The tree in front of me is strange; its roots look like they’re dripping from the tree, like candle wax. I notice other, thick, vine-like trunks coming down from the branches, so that the whole front of the tree appears to span three front yards.
‘This one is a hundred years old. Every time a root touches the ground, it forms a new trunk.’
‘That’s amazing.’ It is genuinely remarkable.
Suddenly the heavens open.
‘I forgot my umbrella!’ I cry, as Leo tugs me further under the tree for shelter. The touch of his hand on my arm . . . It actually takes my breath away. It’s the oddest sensation – I’ve never had that before with a man.

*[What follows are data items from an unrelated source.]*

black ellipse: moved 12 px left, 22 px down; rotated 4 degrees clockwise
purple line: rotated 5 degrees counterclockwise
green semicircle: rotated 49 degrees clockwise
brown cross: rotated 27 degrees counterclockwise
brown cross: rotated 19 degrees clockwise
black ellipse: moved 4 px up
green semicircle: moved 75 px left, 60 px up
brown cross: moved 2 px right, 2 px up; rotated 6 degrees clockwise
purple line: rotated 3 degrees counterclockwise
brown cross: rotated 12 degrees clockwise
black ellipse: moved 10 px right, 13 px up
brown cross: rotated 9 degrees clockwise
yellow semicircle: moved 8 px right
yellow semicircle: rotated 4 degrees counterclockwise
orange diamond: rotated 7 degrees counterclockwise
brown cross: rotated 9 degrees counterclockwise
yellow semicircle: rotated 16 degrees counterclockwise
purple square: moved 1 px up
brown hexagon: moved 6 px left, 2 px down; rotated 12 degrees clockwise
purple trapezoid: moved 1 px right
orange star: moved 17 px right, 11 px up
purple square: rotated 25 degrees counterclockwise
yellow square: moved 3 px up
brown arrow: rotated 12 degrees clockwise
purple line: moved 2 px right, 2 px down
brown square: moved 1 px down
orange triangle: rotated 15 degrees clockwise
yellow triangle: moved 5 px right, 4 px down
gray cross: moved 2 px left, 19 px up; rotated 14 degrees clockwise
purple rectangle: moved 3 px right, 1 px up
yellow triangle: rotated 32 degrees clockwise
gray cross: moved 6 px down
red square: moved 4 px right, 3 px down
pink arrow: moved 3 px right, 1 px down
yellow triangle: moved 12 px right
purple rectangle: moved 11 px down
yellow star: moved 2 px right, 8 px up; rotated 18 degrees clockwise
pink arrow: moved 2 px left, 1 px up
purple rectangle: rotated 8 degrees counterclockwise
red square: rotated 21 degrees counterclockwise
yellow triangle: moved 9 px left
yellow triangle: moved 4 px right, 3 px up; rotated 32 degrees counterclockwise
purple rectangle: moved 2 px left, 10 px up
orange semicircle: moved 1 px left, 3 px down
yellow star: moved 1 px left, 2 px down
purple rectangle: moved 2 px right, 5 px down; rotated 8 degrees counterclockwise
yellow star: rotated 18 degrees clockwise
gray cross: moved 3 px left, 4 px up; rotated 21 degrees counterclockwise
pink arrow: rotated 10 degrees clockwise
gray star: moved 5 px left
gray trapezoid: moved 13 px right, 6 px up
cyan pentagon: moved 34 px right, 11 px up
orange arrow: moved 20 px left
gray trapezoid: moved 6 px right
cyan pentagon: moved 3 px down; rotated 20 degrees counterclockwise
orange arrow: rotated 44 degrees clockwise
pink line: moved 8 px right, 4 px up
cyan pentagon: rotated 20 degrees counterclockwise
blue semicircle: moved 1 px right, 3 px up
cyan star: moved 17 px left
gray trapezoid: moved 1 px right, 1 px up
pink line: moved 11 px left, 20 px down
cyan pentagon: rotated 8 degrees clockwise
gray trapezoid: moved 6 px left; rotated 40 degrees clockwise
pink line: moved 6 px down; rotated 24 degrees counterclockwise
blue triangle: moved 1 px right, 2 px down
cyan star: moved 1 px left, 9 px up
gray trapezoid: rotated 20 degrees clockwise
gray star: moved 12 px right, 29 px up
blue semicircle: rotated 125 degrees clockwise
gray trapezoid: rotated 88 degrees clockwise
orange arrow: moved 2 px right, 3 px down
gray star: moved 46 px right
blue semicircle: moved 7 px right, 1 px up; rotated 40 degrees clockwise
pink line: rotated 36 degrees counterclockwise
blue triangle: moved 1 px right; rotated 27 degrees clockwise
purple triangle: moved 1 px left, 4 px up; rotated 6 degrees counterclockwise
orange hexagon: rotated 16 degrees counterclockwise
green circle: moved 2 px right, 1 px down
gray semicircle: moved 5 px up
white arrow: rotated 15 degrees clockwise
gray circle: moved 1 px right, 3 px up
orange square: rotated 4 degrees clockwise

A mother hen with a dozen chicks scuttles across the road and into the undergrowth.
‘Seriously, what’s with all the chickens?’ I blurt out.
‘They were brought here in the mid-nineteenth century for cock fighting and food.’
‘Is that right?’
‘Now they keep the scorpions in check.’
‘Scorpions?’ I inadvertently look at the ground, while scrunching up my toes in my flip-flops.
He smiles and looks down at me as another shiver goes through me. I don’t think I’ve ever been this attracted to another human being before. It really is a first-class distraction.